**GIVEN MATERIAL:**
--------------------------------

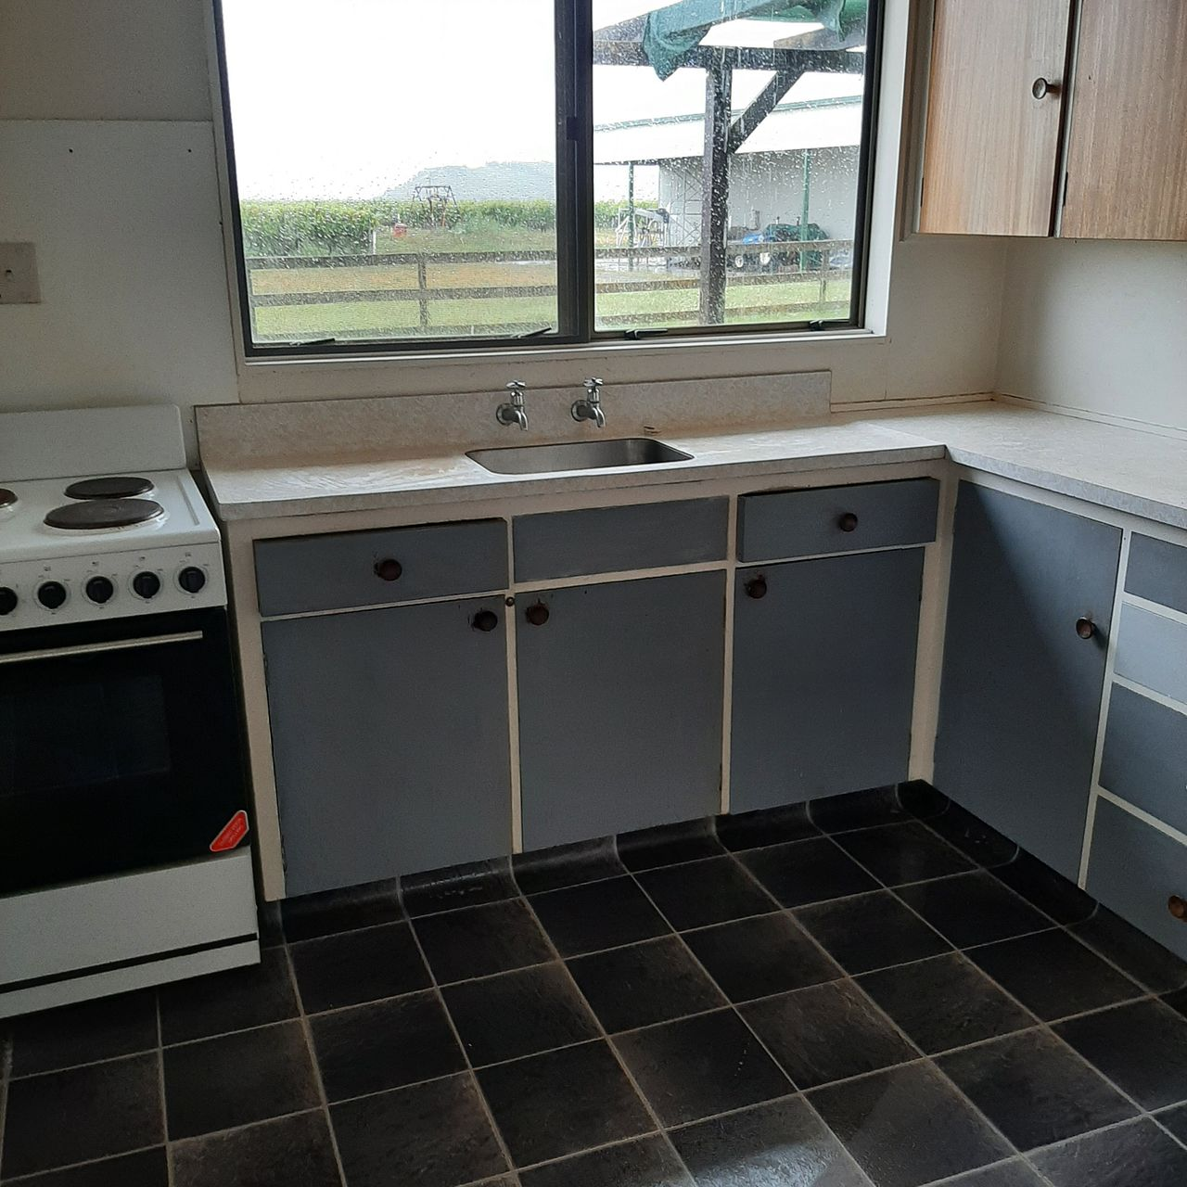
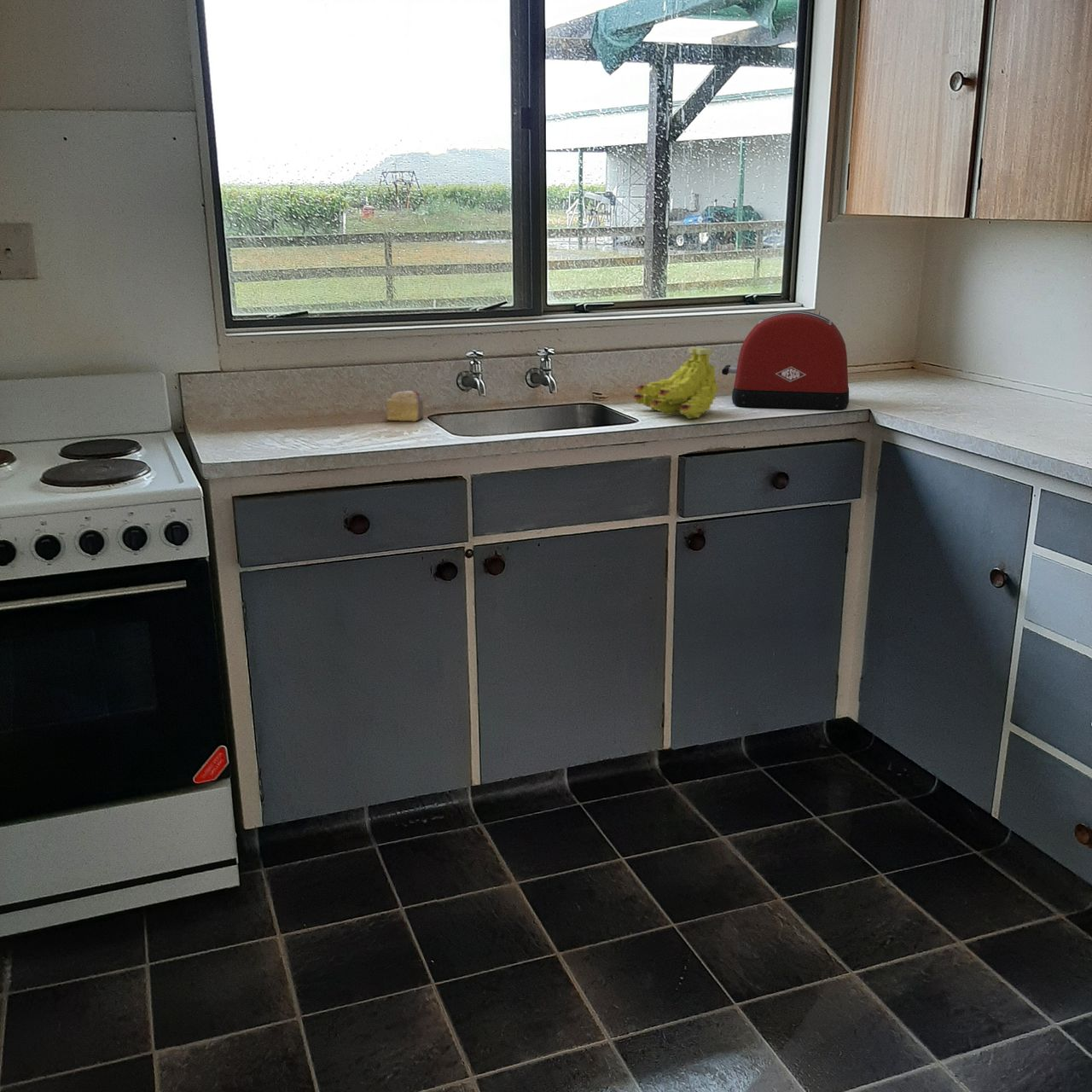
+ cake slice [386,390,425,422]
+ fruit [632,346,718,420]
+ toaster [721,310,850,410]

--------------------------------

**PROBLEM TO SOLVE:**
All the lines above should be reproduced exactly, and none of the pictures.

**EXERCISE RESULT:**
+ cake slice [386,390,425,422]
+ fruit [632,346,718,420]
+ toaster [721,310,850,410]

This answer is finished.